Work item ->
Beginning with the line that has "thumb cmc: (829, 1064)", reproduce each remaining line of the data exactly, down to and including the last.

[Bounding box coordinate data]
====

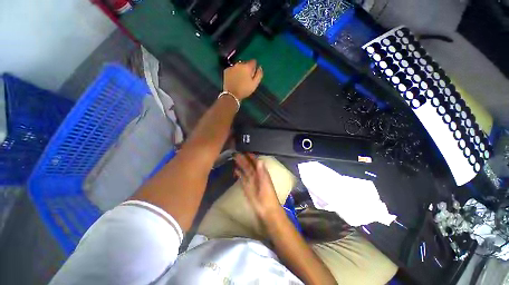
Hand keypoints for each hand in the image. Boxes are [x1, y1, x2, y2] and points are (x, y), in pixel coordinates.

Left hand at [223, 60, 262, 99]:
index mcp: (247, 67)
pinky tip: (234, 79)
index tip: (253, 73)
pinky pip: (232, 69)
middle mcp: (239, 64)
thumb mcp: (255, 84)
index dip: (254, 67)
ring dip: (240, 70)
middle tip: (246, 78)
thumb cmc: (244, 90)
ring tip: (240, 79)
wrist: (231, 95)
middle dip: (246, 69)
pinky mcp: (226, 71)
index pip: (253, 61)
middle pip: (245, 64)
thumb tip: (260, 67)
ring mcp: (232, 67)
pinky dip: (234, 72)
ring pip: (238, 66)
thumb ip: (259, 74)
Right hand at [234, 154, 283, 222]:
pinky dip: (239, 173)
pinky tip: (235, 170)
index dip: (251, 157)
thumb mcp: (265, 181)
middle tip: (237, 153)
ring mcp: (250, 180)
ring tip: (234, 158)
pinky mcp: (246, 186)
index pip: (256, 162)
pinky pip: (242, 178)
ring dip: (240, 165)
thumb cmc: (268, 194)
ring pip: (245, 170)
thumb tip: (259, 160)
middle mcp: (256, 175)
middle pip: (248, 165)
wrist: (266, 208)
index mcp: (261, 172)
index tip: (246, 151)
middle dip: (243, 159)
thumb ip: (262, 171)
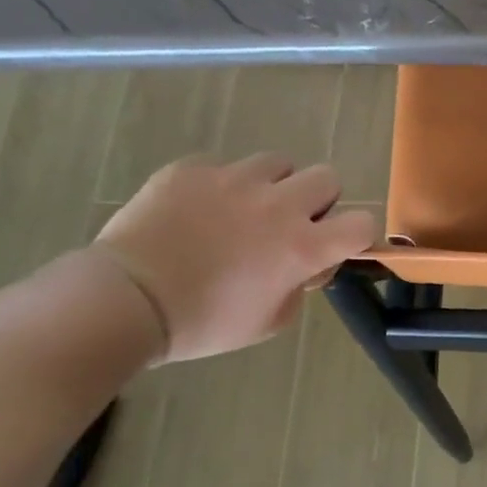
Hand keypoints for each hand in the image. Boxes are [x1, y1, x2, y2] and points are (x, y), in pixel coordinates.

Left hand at [93, 153, 375, 362]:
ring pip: (278, 162)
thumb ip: (300, 286)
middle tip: (290, 224)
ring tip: (243, 209)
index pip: (362, 223)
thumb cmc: (203, 323)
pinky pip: (221, 166)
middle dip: (317, 200)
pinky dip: (218, 185)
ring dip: (272, 185)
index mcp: (302, 246)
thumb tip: (305, 265)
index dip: (355, 234)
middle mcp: (278, 205)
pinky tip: (196, 211)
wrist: (124, 302)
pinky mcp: (191, 169)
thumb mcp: (269, 322)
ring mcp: (233, 180)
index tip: (334, 246)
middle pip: (327, 177)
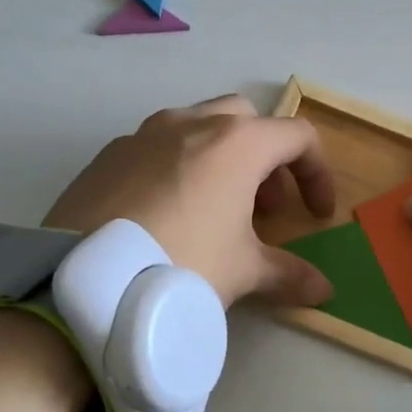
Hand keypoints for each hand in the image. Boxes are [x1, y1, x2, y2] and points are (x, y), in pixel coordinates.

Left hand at [44, 95, 336, 307]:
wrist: (87, 281)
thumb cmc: (184, 264)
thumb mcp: (244, 272)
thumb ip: (288, 274)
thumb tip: (323, 291)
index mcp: (237, 142)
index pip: (298, 137)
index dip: (317, 174)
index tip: (316, 214)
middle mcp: (192, 123)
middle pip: (247, 121)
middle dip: (266, 159)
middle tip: (265, 208)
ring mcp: (144, 134)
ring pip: (198, 128)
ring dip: (221, 159)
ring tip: (216, 211)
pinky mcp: (108, 154)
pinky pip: (156, 148)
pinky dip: (177, 168)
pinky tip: (166, 216)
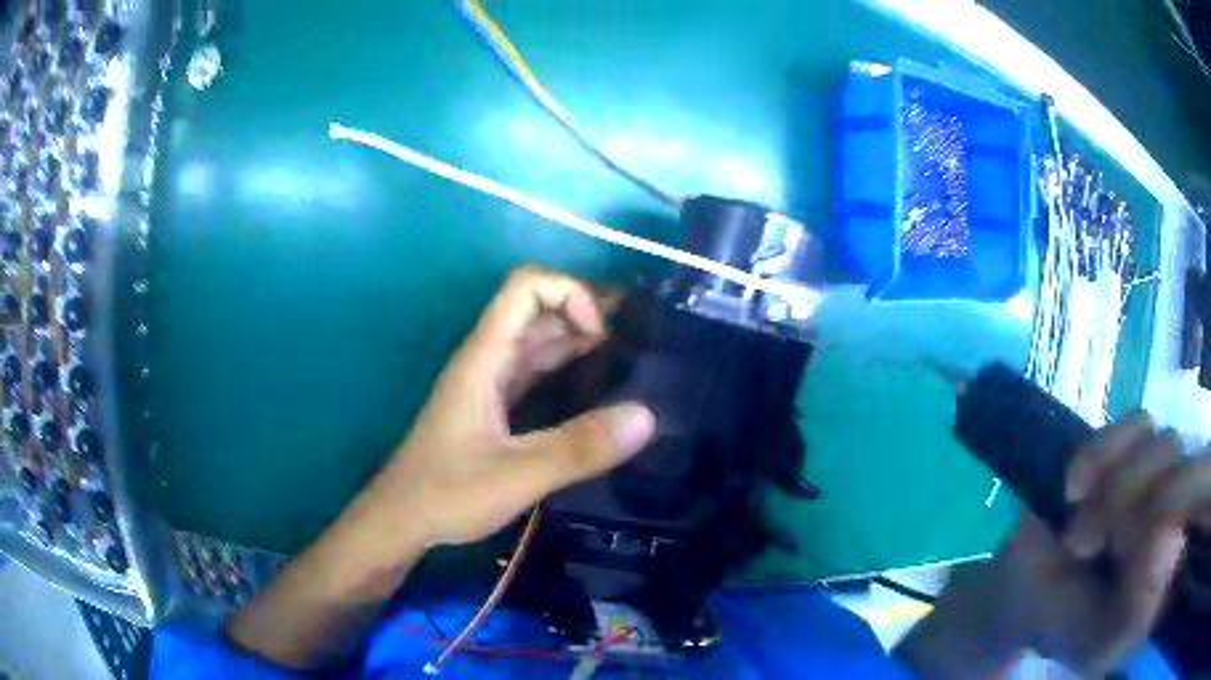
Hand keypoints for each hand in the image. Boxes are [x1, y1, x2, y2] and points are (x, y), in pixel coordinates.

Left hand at [366, 266, 655, 548]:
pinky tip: (597, 391)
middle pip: (537, 308)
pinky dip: (568, 368)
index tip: (603, 336)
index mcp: (484, 357)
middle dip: (585, 312)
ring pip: (538, 340)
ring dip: (579, 339)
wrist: (401, 520)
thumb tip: (647, 416)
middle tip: (635, 342)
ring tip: (628, 361)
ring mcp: (489, 382)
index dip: (569, 293)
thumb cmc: (447, 494)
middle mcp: (487, 359)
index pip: (526, 287)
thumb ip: (578, 448)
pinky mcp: (494, 407)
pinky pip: (536, 371)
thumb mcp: (517, 475)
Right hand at [897, 413, 1210, 678]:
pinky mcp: (1128, 453)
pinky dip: (1109, 444)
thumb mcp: (1090, 639)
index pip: (1186, 518)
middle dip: (1129, 503)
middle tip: (1086, 540)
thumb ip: (1134, 612)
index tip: (1111, 552)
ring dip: (1114, 476)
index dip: (1161, 523)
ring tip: (1078, 513)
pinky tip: (1076, 480)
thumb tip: (1168, 554)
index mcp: (1163, 571)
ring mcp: (1153, 480)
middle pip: (1179, 473)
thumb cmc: (1050, 625)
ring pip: (1161, 441)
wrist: (1017, 599)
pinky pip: (1137, 422)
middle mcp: (1169, 518)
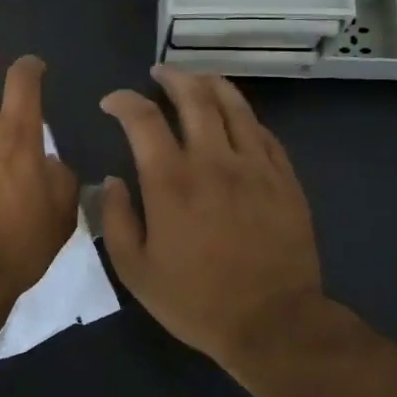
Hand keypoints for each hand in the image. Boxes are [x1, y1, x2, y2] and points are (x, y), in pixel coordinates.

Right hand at [98, 66, 325, 366]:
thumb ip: (115, 219)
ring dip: (211, 84)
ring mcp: (255, 168)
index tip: (112, 103)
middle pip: (194, 98)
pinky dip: (244, 116)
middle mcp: (214, 162)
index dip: (124, 101)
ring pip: (234, 106)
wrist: (274, 324)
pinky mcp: (285, 180)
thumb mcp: (135, 270)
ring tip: (197, 79)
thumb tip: (111, 181)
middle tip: (158, 73)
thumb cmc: (196, 301)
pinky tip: (235, 117)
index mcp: (171, 182)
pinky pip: (264, 133)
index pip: (143, 119)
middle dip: (172, 77)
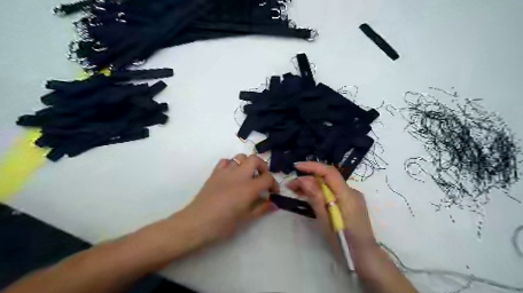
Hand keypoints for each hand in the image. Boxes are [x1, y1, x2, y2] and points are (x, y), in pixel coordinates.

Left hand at [173, 154, 279, 247]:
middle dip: (262, 166)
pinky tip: (232, 175)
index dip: (274, 184)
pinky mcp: (215, 173)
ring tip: (247, 175)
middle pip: (255, 159)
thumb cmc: (223, 224)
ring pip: (240, 157)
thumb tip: (274, 204)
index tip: (273, 192)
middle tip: (262, 178)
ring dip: (247, 163)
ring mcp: (226, 172)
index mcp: (249, 187)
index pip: (267, 178)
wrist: (197, 222)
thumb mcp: (246, 218)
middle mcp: (239, 175)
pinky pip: (225, 161)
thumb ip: (262, 208)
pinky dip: (232, 164)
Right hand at [288, 163, 377, 249]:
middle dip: (308, 178)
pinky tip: (308, 196)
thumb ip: (316, 198)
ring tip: (295, 190)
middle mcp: (351, 192)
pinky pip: (333, 193)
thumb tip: (303, 179)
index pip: (330, 172)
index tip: (296, 167)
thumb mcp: (326, 220)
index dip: (312, 167)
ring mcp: (351, 198)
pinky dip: (320, 192)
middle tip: (291, 185)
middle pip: (328, 178)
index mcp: (347, 195)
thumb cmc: (344, 241)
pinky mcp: (349, 204)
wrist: (364, 256)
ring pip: (329, 185)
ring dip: (312, 186)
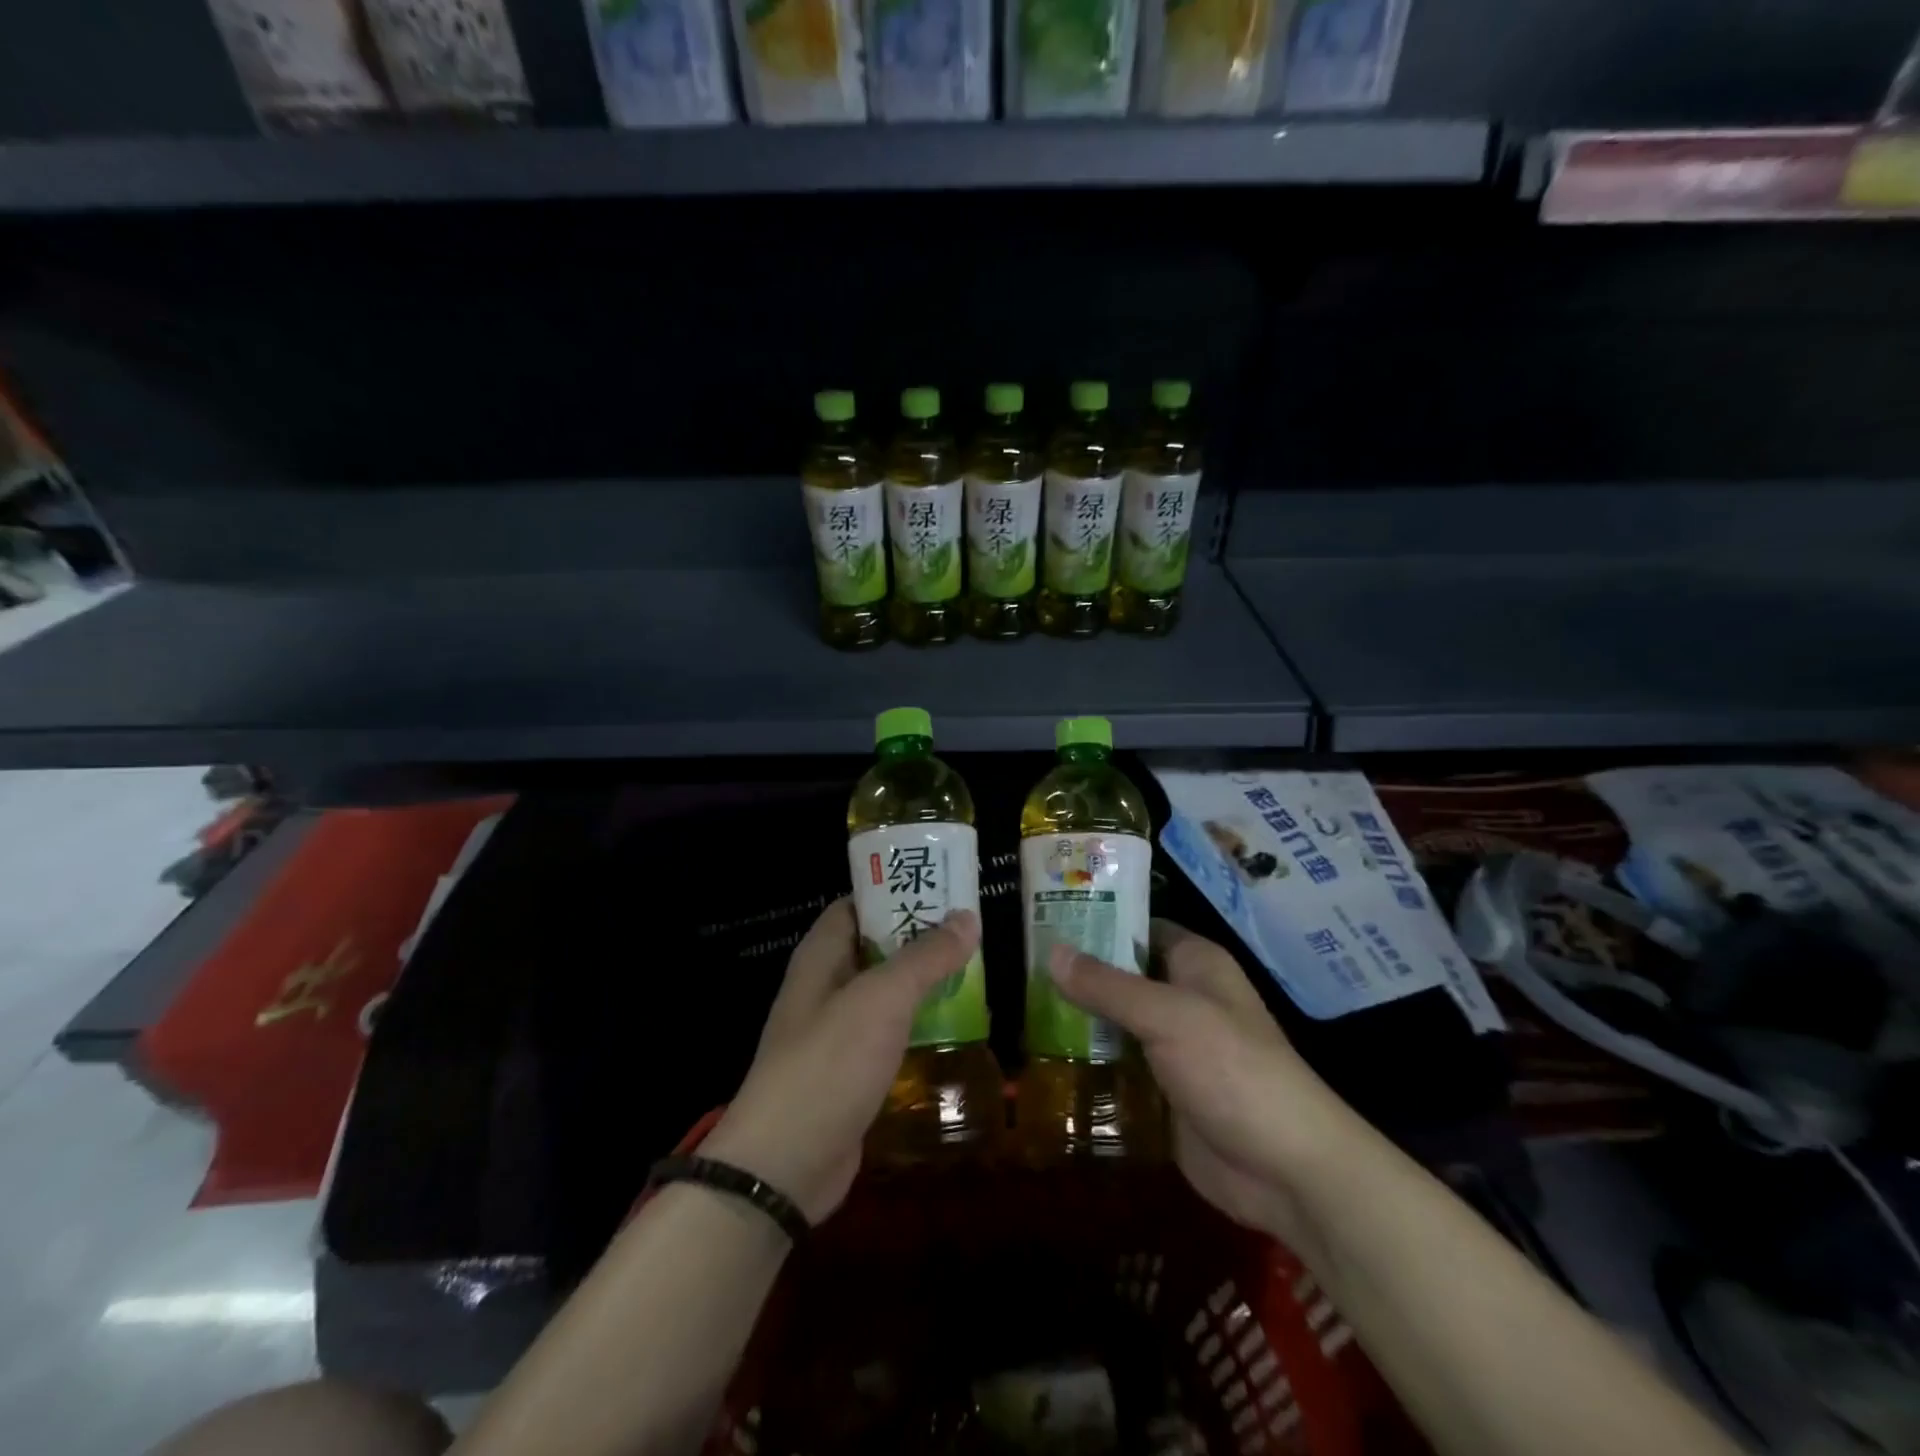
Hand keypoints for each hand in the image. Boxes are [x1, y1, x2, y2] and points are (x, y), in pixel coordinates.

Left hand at [703, 898, 980, 1223]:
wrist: (785, 1165)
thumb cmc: (829, 1064)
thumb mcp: (882, 999)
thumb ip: (925, 957)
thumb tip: (967, 916)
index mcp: (821, 956)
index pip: (857, 904)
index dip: (895, 888)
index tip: (943, 885)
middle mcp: (825, 986)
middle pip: (876, 946)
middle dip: (920, 935)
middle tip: (972, 927)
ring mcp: (837, 1032)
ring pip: (886, 992)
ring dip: (924, 981)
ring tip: (976, 967)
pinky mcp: (852, 1071)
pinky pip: (890, 1033)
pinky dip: (918, 1022)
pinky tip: (956, 1023)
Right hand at [1048, 920, 1354, 1249]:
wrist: (1286, 1170)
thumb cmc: (1233, 1070)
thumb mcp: (1168, 1017)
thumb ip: (1108, 986)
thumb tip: (1052, 952)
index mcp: (1194, 964)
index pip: (1136, 926)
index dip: (1094, 920)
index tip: (1042, 919)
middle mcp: (1181, 998)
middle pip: (1119, 976)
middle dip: (1075, 975)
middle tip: (1018, 967)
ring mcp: (1171, 1047)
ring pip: (1113, 1022)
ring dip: (1075, 1021)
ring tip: (1017, 1008)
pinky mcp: (1160, 1091)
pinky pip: (1116, 1066)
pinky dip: (1086, 1062)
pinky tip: (1041, 1059)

====

Exercise response ->
thumb cmc: (829, 1064)
thumb mcp: (882, 999)
thumb ip: (925, 957)
thumb tip: (967, 916)
index mcp: (821, 956)
index pip: (857, 904)
index dip: (895, 888)
index tip: (943, 885)
middle mcp: (825, 986)
middle pip: (876, 946)
middle dip: (920, 935)
middle tip: (972, 927)
ring mcp: (837, 1032)
ring pip: (886, 992)
ring dip: (924, 981)
ring tip: (976, 967)
pinky mcp: (852, 1071)
pinky pip: (890, 1033)
pinky dip: (918, 1022)
pinky tip: (956, 1023)
Right hand at [1048, 920, 1354, 1249]:
wrist: (1286, 1170)
thumb cmc: (1233, 1070)
thumb mcp: (1168, 1017)
thumb ip: (1108, 986)
thumb tip: (1052, 952)
index mcp: (1194, 964)
index pip: (1136, 926)
index dip: (1094, 920)
index tip: (1042, 919)
middle mcp: (1181, 998)
middle pip: (1119, 976)
middle dip: (1075, 975)
middle tip: (1018, 967)
ring mcp: (1171, 1047)
ring pip: (1113, 1022)
ring dip: (1075, 1021)
ring tip: (1017, 1008)
pinky mcp: (1160, 1091)
pinky pip: (1116, 1066)
pinky dip: (1086, 1062)
pinky tip: (1041, 1059)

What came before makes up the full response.